David Henderson's report about new staff recruitment numbers in your issue last week summed up for me the problems I have had over the past 18 months in getting a regular primary class teacher position.
The comments by Fiona Hyslop of the SNP that "we hear stories of teachers who cannot get jobs (and) there is a real danger of a probationer bottleneck" are quite true.
I have been interviewed for 15 jobs in the past 18 months: only afterwards did it turn out that eight posts were already taken by newly- qualified teachers, three were already spoken for and two were actually temporary jobs (covering for NQTs). None of this was made clear before interviews.
I have heard that, after their first year, some NQTs were given "their" jobs without interviews, althought they are not necessarily "their" jobs in the first place. On the other hand, I know of an NQT in a different part of the country whose headteacher wanted to keep them on, but the authority told them that they had to accept a new NQT to the position.

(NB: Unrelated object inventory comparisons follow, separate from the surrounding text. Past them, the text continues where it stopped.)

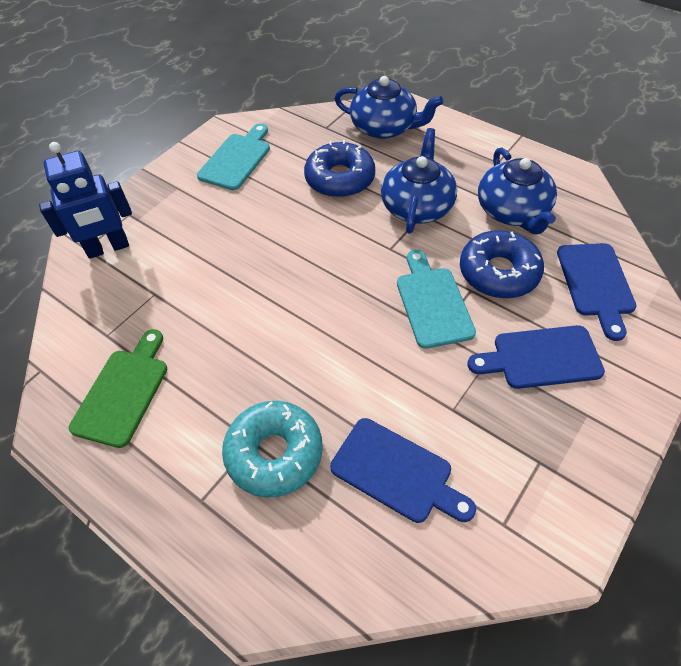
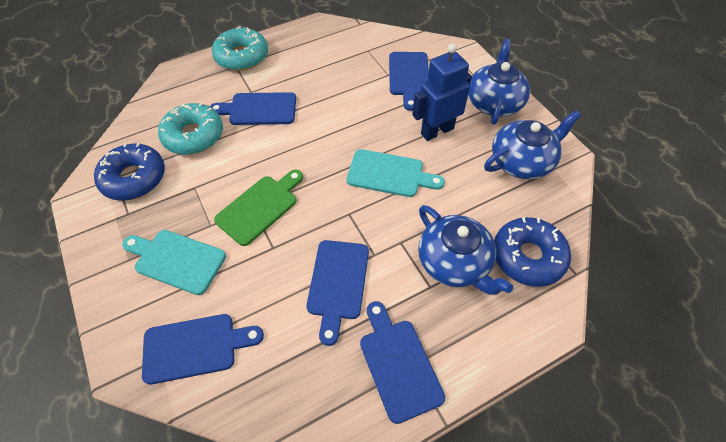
blue cutting board: [330,418,476,523] [467,325,605,389] [557,243,636,341] = 3 -> [142,314,264,385] [210,92,296,125] [306,240,369,346] [360,301,445,424] [389,52,429,111] = 5
turquoise donut: [222,401,323,498] = 1 -> [158,103,223,155] [212,26,268,71] = 2

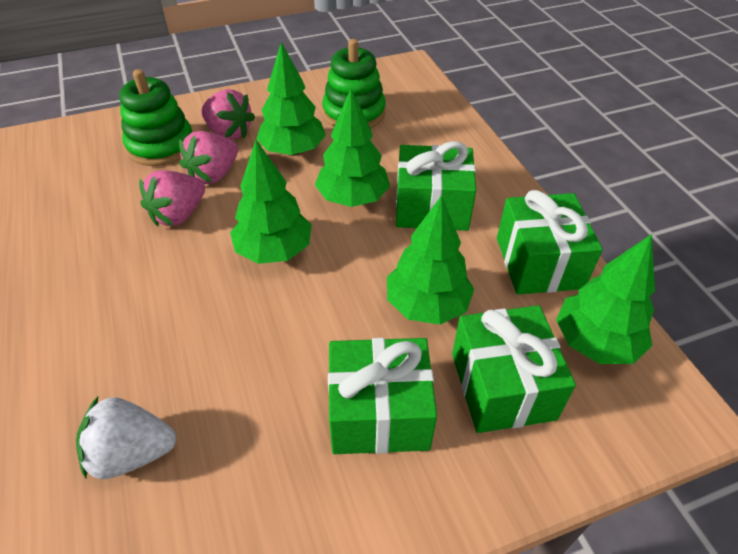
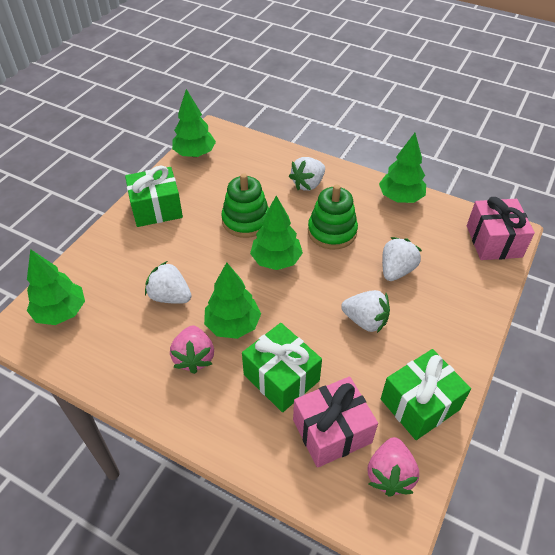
green gift: [328,338,437,454] [396,141,476,231] [452,305,576,433] [497,190,603,295] = 4 -> [125,166,183,227] [242,323,322,412] [381,349,471,440] = 3
pink gift: none = 0 -> [293,376,378,468] [467,197,535,260] = 2
pink strawberry: [139,170,205,226] [179,131,238,184] [201,89,255,140] = 3 -> [170,326,214,374] [368,437,419,497] = 2
white strawberry: [76,395,176,479] = 1 -> [145,261,191,304] [289,157,325,191] [341,290,390,333] [382,237,422,281] = 4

One out, next one in. What good is that for new staff, schools or pupils? And this "probationer bottleneck" is already squeezing out mid-level experienced people like myself, with nine years of successful experience with children. What is the future for schools when the predicted group of teachers retires in the next few years and the only people in schools will be those who have just walked into "their" jobs and have very limited years of experience?
Obviously I am not speaking out against individual probationers themselves,which is why I will remain anonymous, but against the national system as it stands atthe moment.